There is no cap on the amount that can be borrowed through a director’s loan by either the company or the director. This means a director/company can borrow as much as they want.
However, just because it is possible to borrow a lot does not mean that should happen. The director should consider the financial position of the company and should keep in mind the duties they owe as directors to their companies.
It is up to the director and the company to determine what interest rate it charges on a director’s loan.
In many jurisdictions, tax penalties apply, incentivising directors to repay their loans by a certain date.
Different jurisdictions have varying rules on the taxation of director’s loans. We are unable to cover all the different regimes in different common law jurisdictions, so we advise you to check what the rules are on your own.
To give you an example of a ‘tax penalty’ that incentivises a director to repay their loans by a certain date, we will focus on England & Wales laws.

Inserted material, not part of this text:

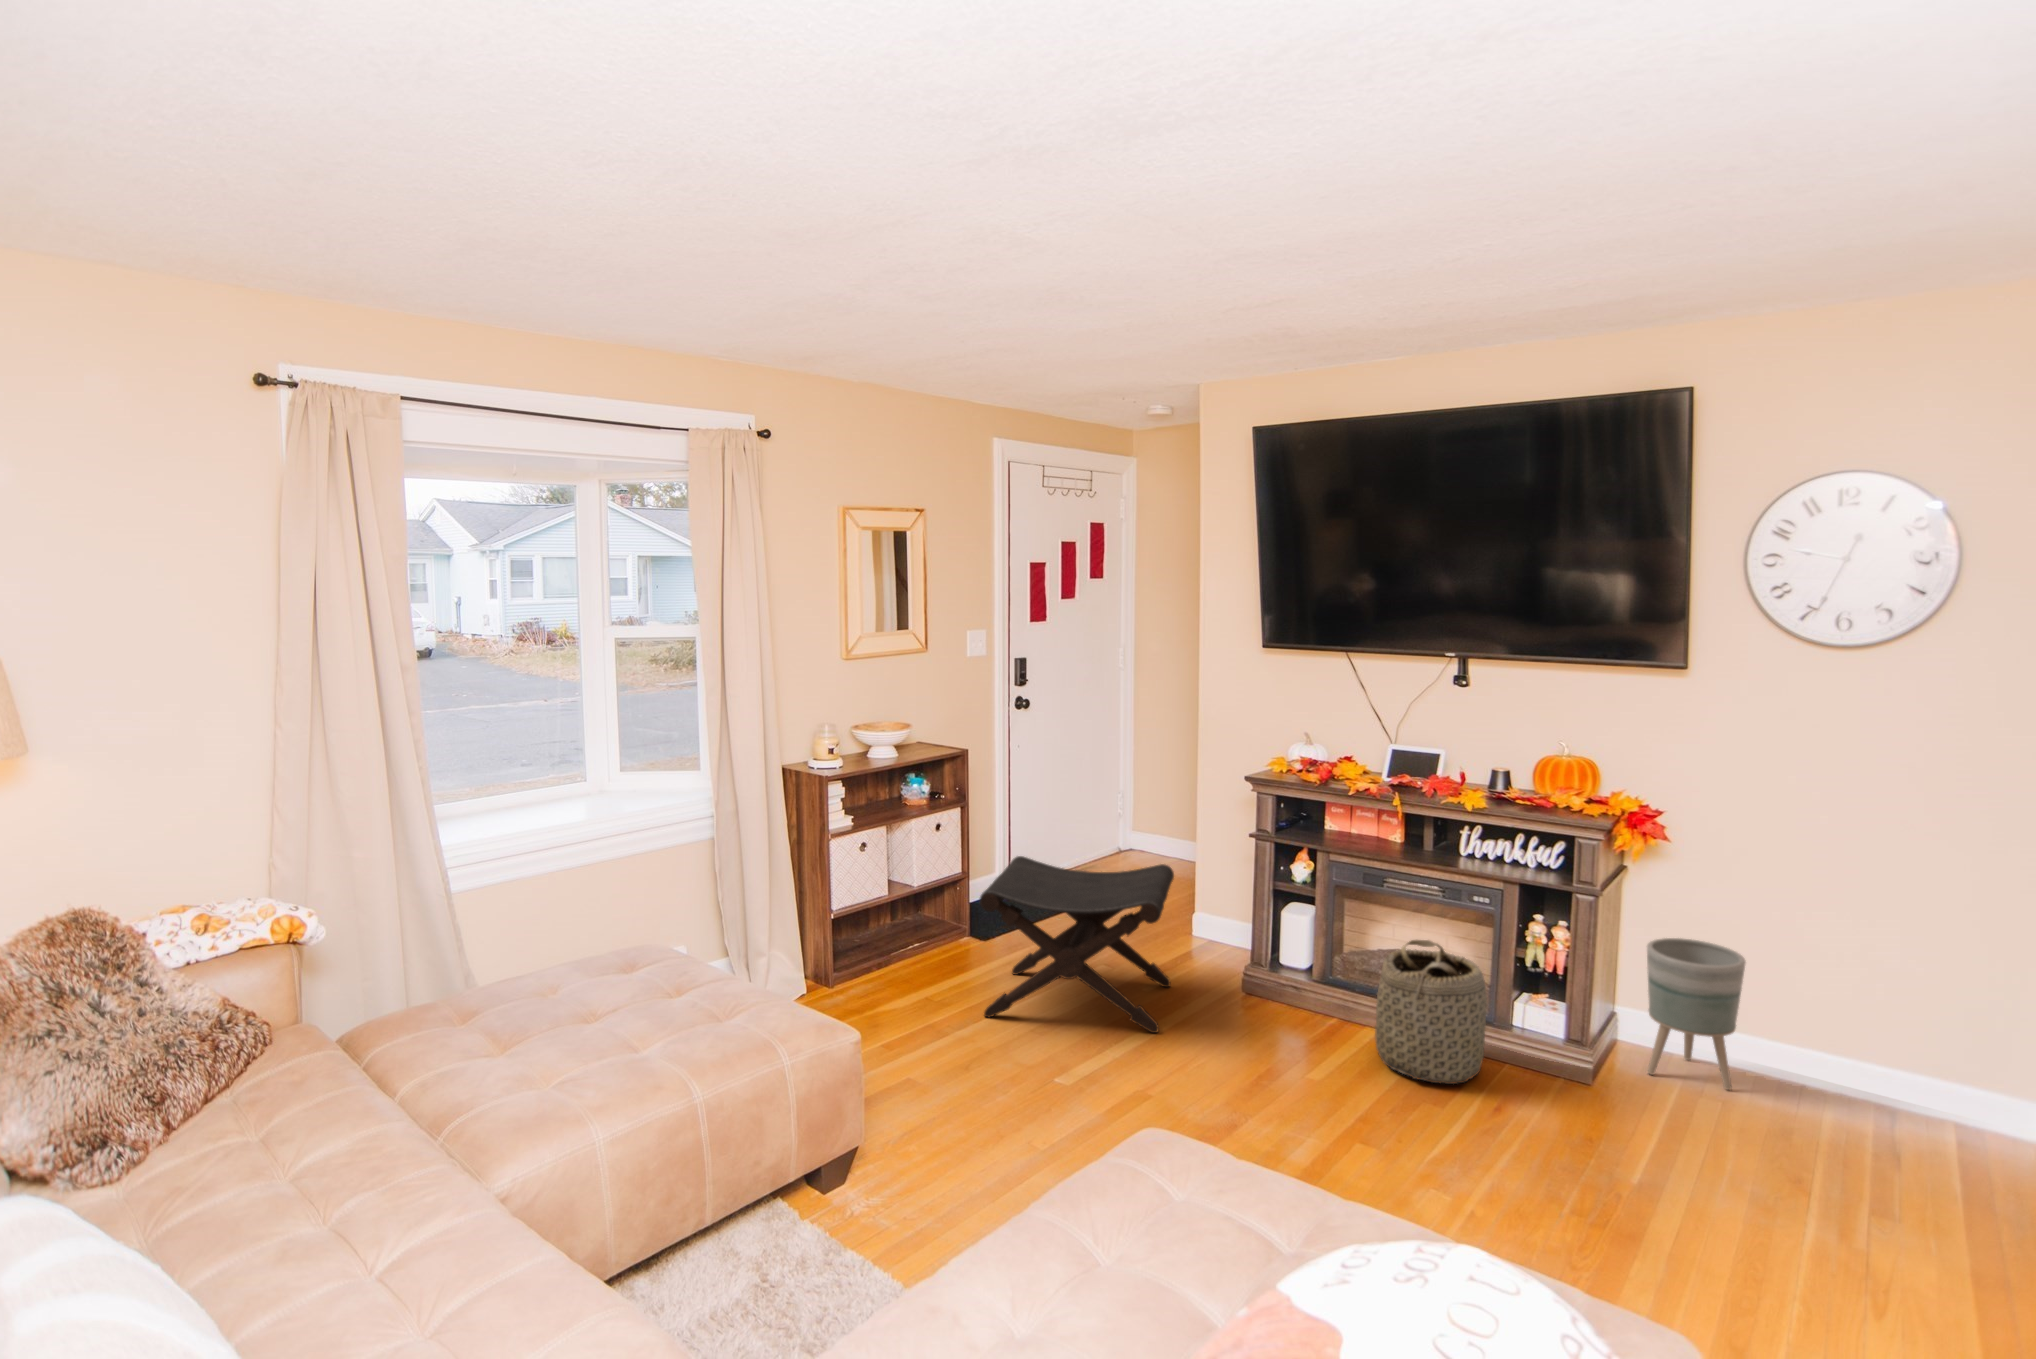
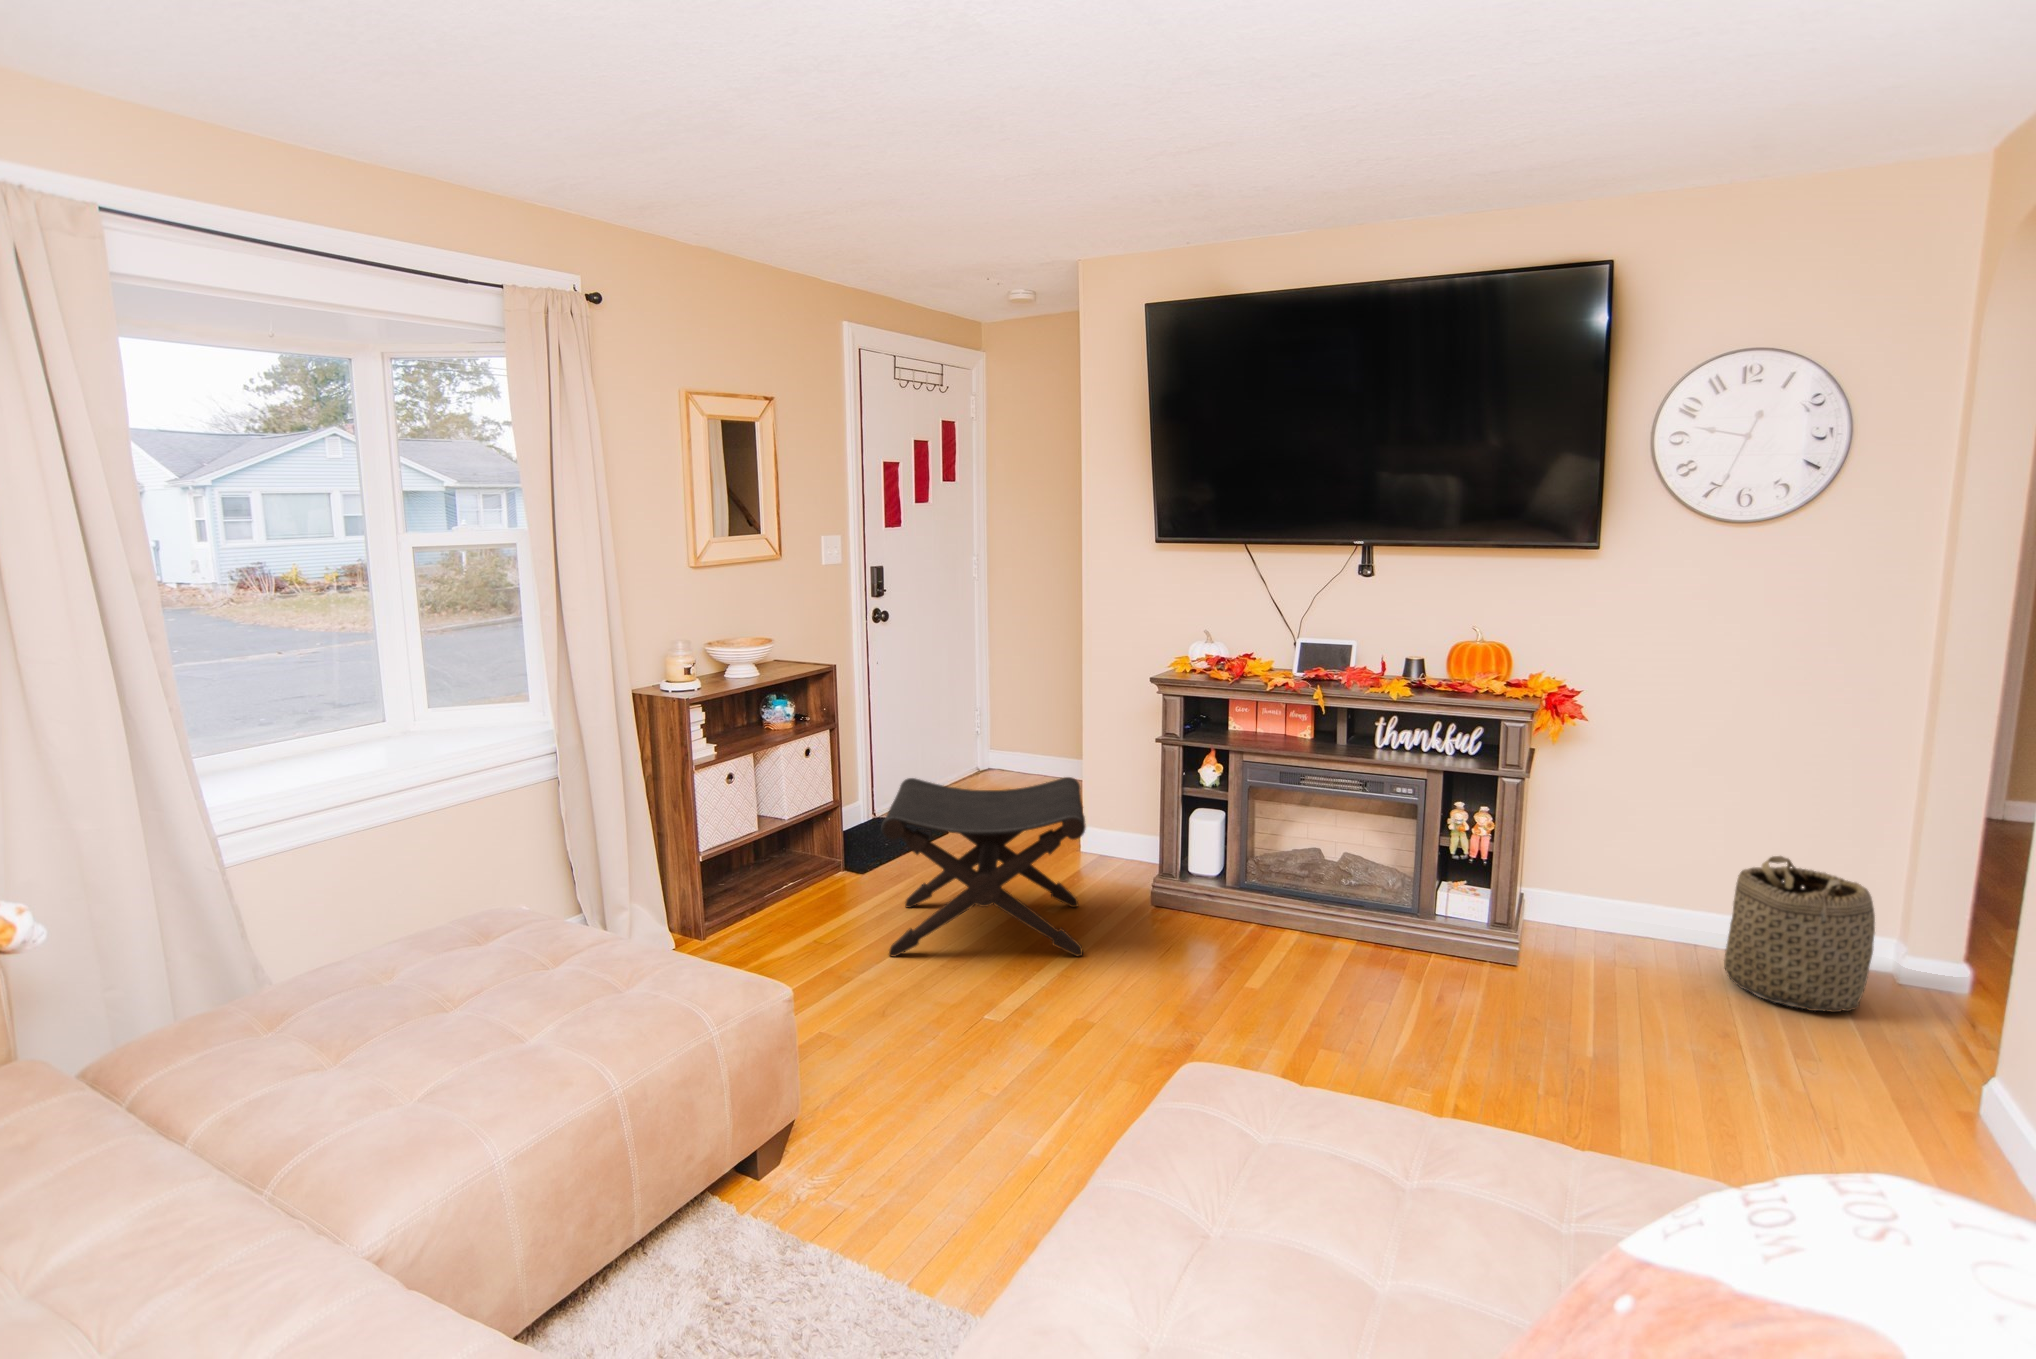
planter: present [1647,938,1746,1090] -> none [1560,816,1654,958]
basket: present [1375,940,1487,1084] -> present [1724,856,1875,1012]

In England & Wales, whether tax is owed depends on when the director repays the loan to the company. If the director repays the loan within the same financial year as he takes out the loan, no tax is owed. If the director settles the loan within nine months and one day of the company’s financial year-end, still, there is no tax.
If the director has paid part of the loan within nine months and one day of the company’s financial year-end, the company owes tax on the outstanding balance remaining. This amount will be taxed at a rate of 32.5%. This will be in addition to any corporate tax the company is liable for.
If the director settles the loan after nine months and one day of the company’s financial year-end, a tax of 32.5% will be payable on the loan amount.
The sum of tax paid at 32.5% can be reclaimed, but only after the full loan has been repaid to the company. Furthermore, it can only be reclaimed 9 months and 1 day after the end of the financial year in which you repaid all the loans to the company. To illustrate these rules, take the following example:
Jack borrows £20,000 on 12th June 2020 and his company’s financial year-end is 31st September 2020. Jack will have until 31st July 2021 to repay the loan. If Jack does not pay by 31st July 2021, the company has to pay 32.5% of £20,000 as a tax which is £6500.
Jack makes full repayment on 21st September 2021. He will only be able to reclaim the tax – the £6500 – on 22nd June 2021.
To avoid this hefty tax, you should repay your loan within 9 months and 1 day after the end of the financial year of your company.
Please note that this is a general summary of the position under common law and does not constitute legal advice. As the laws of each jurisdiction may be different, you may wish to consult your lawyer.